Fish-boy tips back in my desk chair and then rights himself and then he does it again. And again. He’s probably going to break it. I take another tiny, microscopic sip of water. The chair falls over and crashes to the ground and he hits the floor hard. I try not to laugh, but I do anyway.
“Not funny,” he says from the floor, but he’s grinning.
“I’m tired,” I go. “You can stay here, but I’m going to sleep.”
He shrugs. “OK,” he says. “Can I read your book again?”
“Fine,” I say. I take it out from under my pillow and pass it to him. I read it again last night, instead of sleeping, and this time it was different to me. It made me feel sad.
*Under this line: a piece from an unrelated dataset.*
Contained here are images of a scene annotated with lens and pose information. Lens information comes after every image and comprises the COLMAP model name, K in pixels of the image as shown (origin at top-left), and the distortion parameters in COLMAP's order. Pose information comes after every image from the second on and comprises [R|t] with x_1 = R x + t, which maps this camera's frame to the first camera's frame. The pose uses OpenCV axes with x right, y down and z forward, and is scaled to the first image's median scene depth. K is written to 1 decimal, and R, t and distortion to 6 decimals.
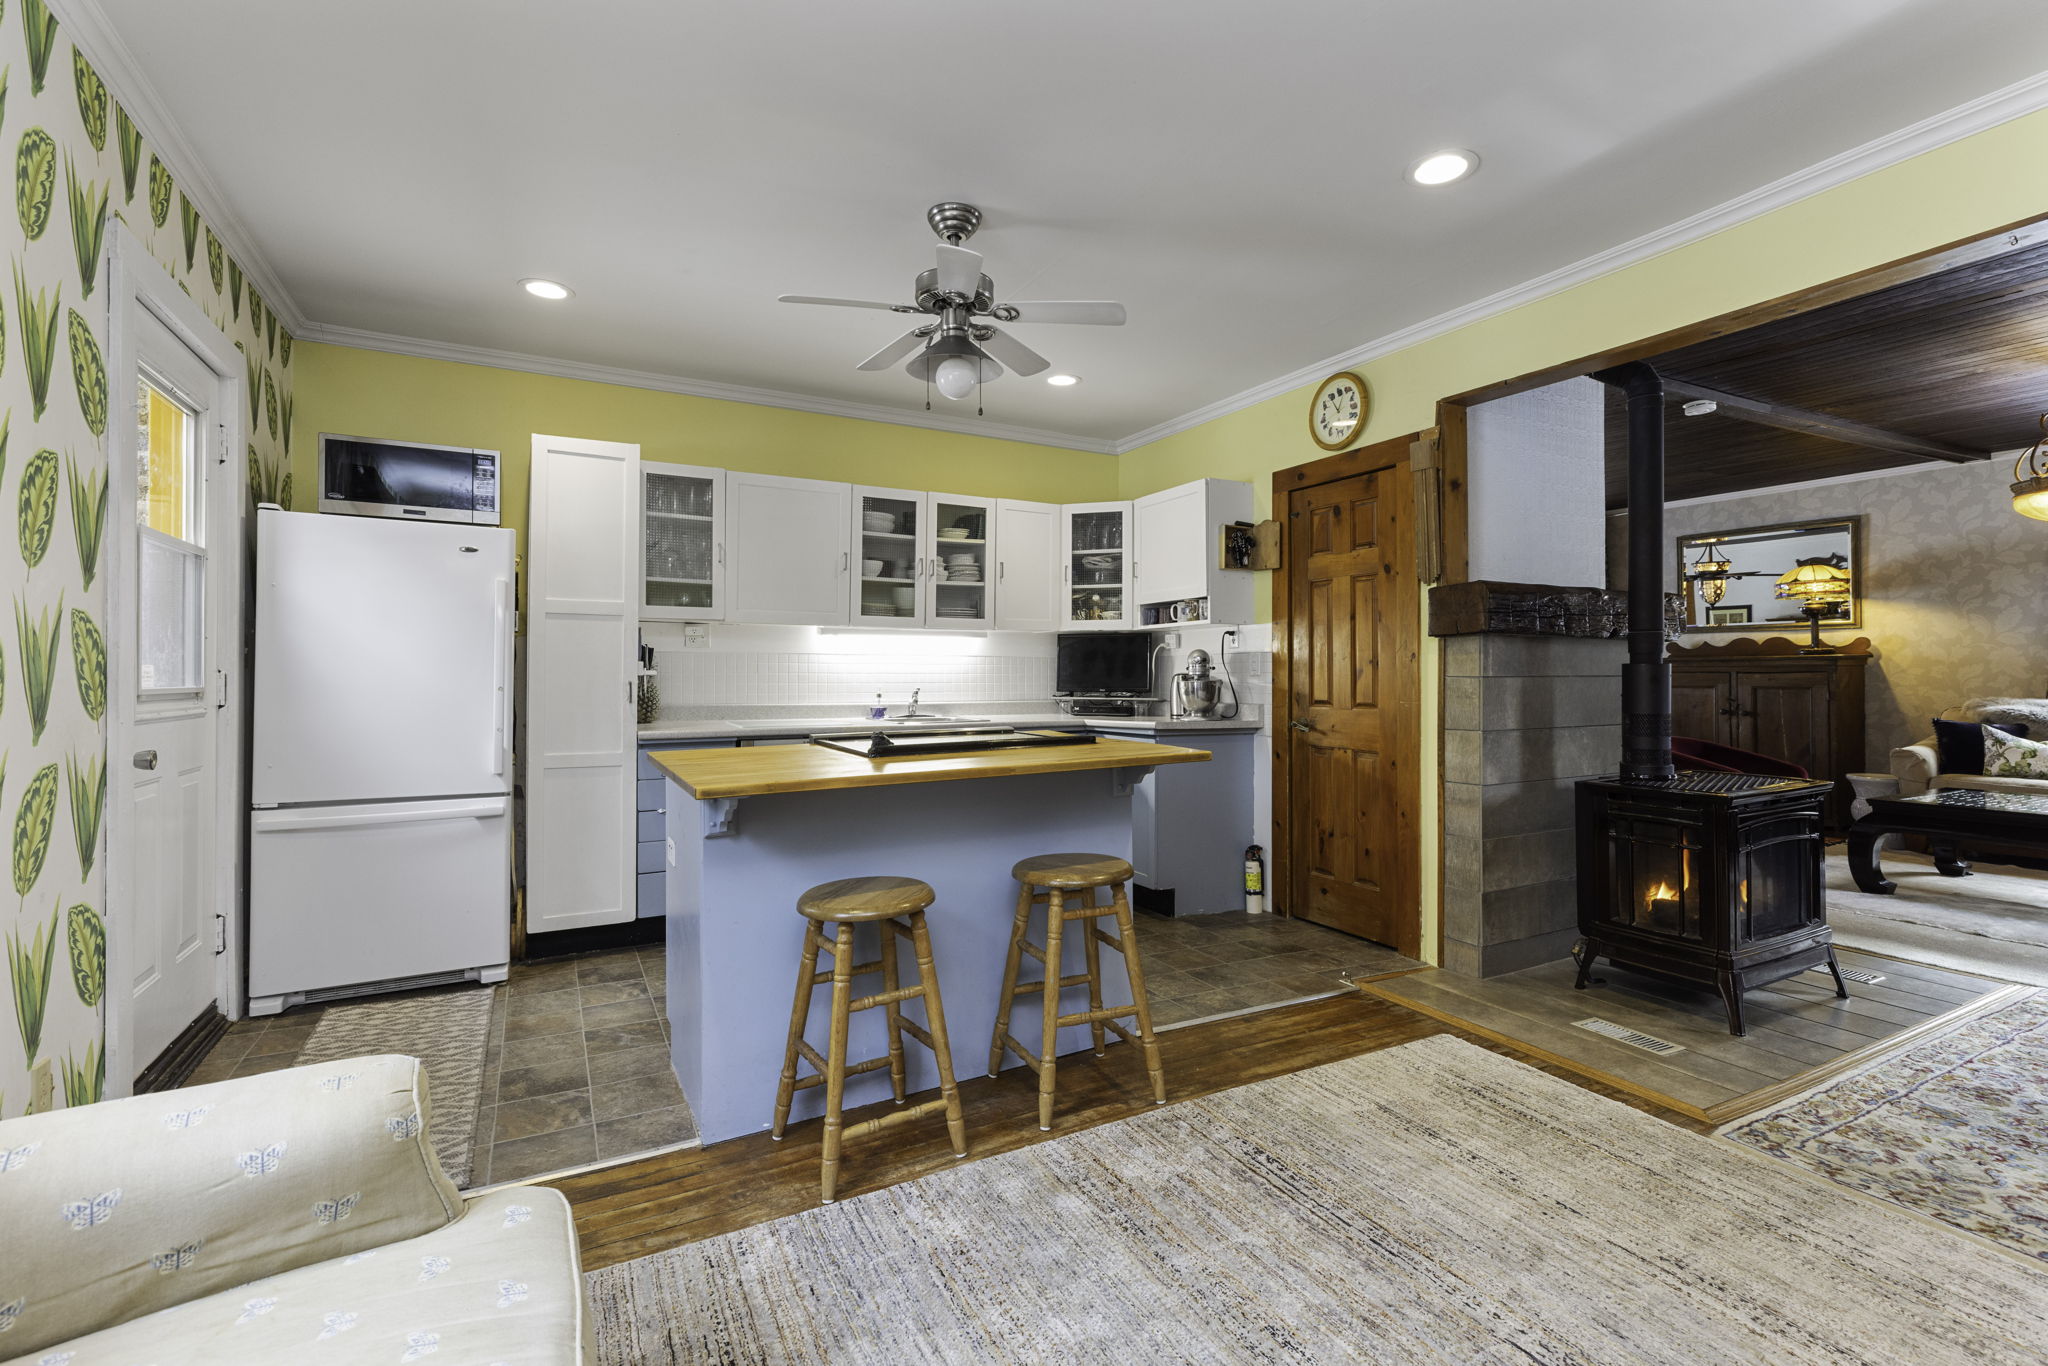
lens RADIAL K [[921.5, 0, 1024.0], [0, 921.5, 683.0], [0, 0, 1]] dist [0.001935, -0.000641]
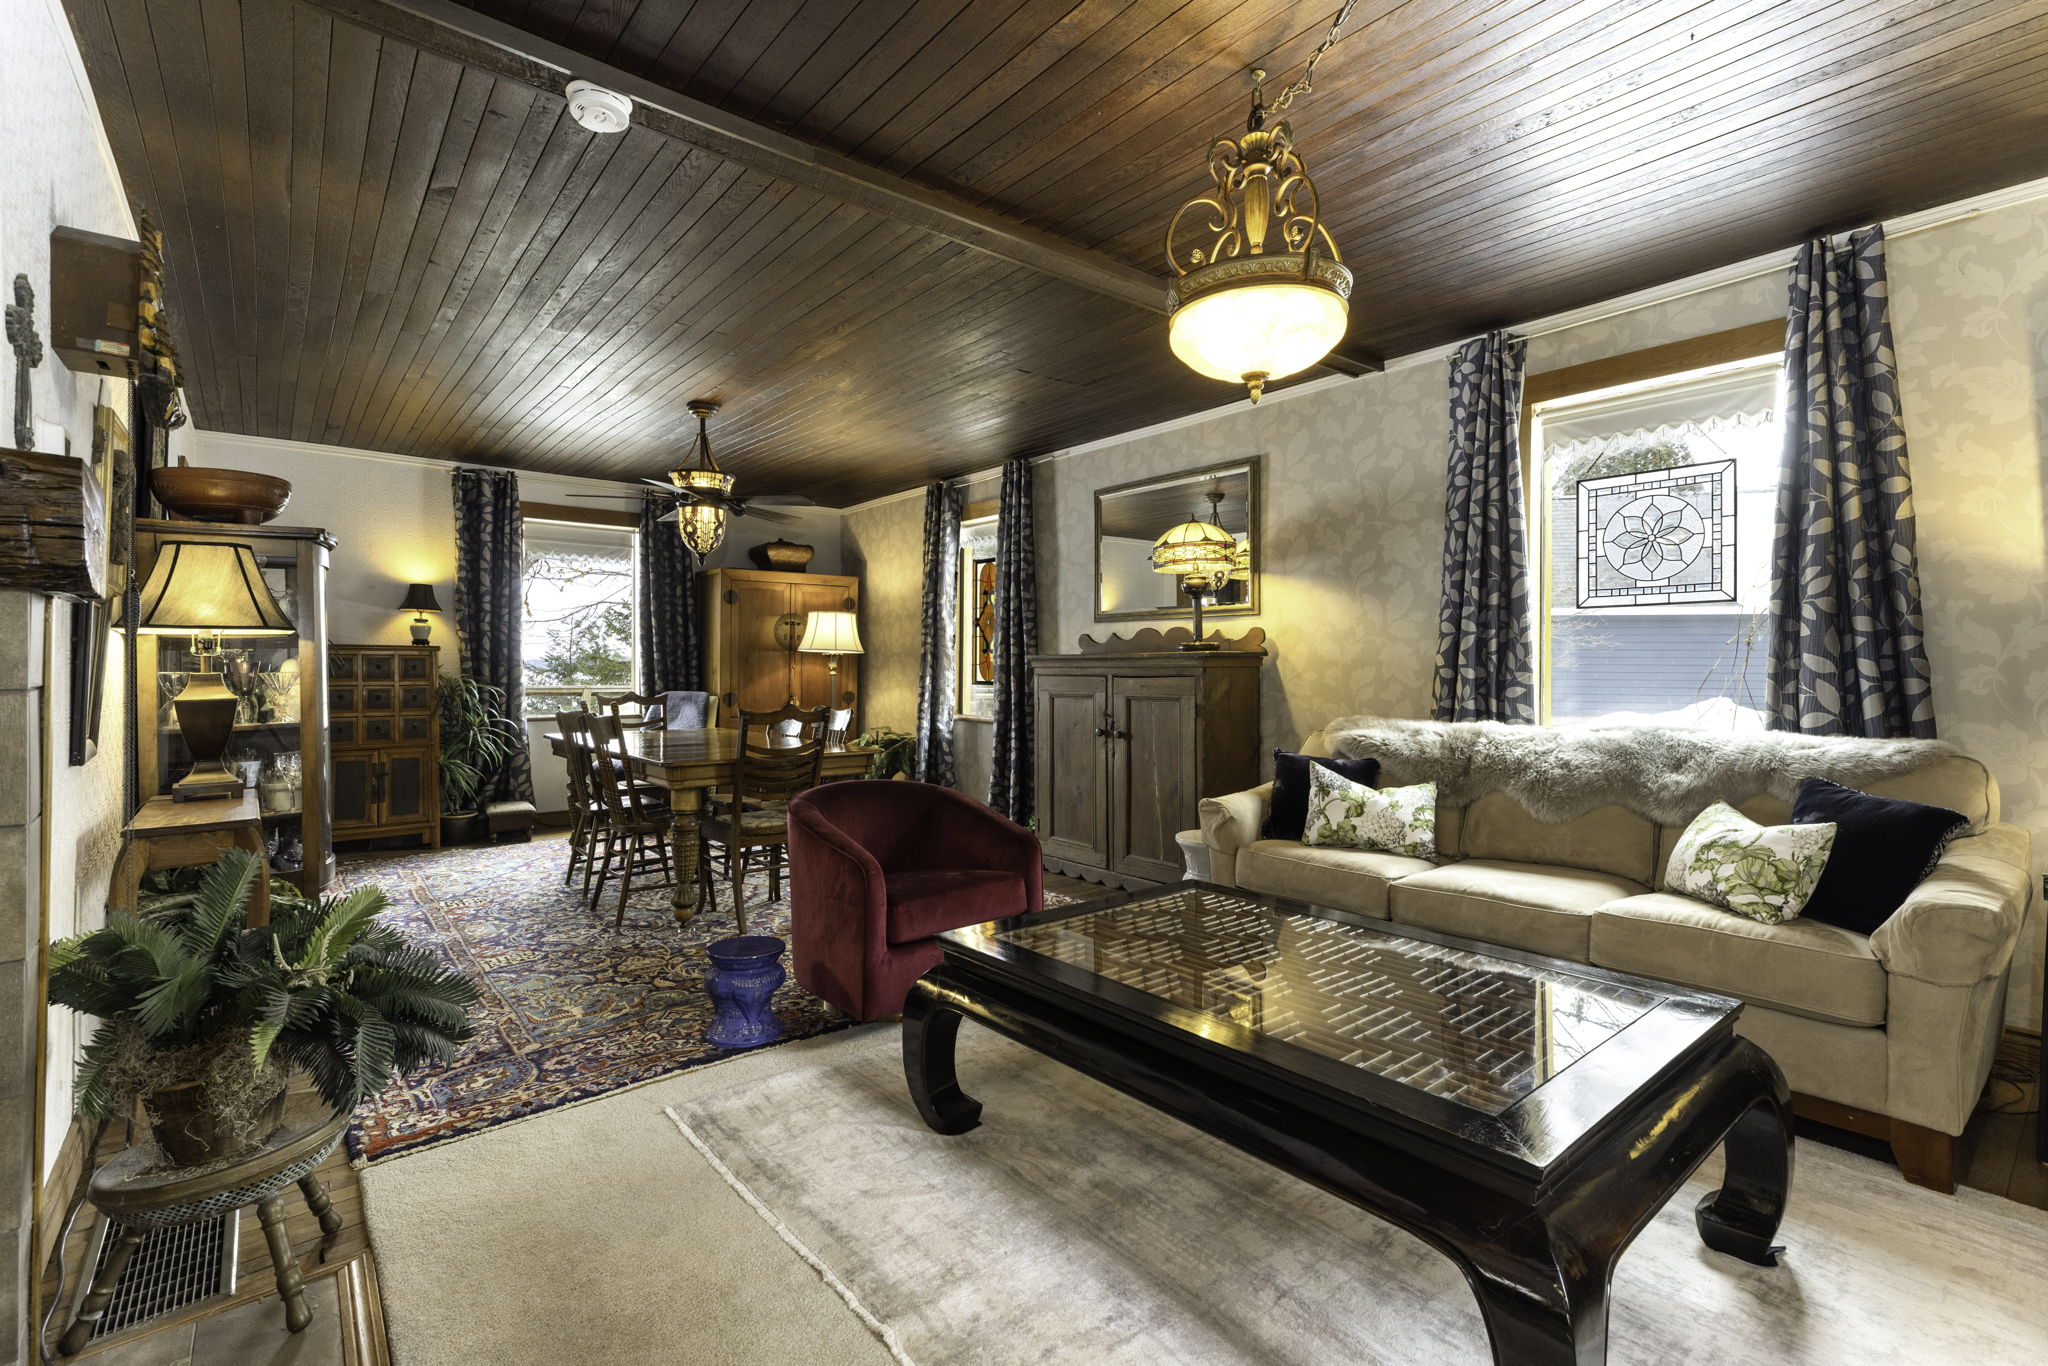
lens RADIAL K [[921.5, 0, 1024.0], [0, 921.5, 683.0], [0, 0, 1]] dist [0.001935, -0.000641]
pose [[0.979994, 0.005052, 0.198961, 0.431739], [-0.005400, 0.999985, 0.001206, -0.005093], [-0.198952, -0.002256, 0.980007, 0.251067]]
It made me feel lonely. It made me not want to go to Mars. I can’t tell Gavriel that, though. He probably wouldn’t get it.
I lie back on my bed and close my eyes. Ever since I started chemo, my Mars dreams have gotten even weirder and more intense. Mom says I talk in my sleep. I don’t think Gav would tell—he’s always super nice on Mars—but I don’t want to give him anything to take back to the class to say about me, just in case. I picture them all laughing, heads bent together. I’m so mad at them for all being healthy. It isn’t fair. Plus, I’m mad at them for being nice to me when I don’t think I deserve it. I’m mad for every reason.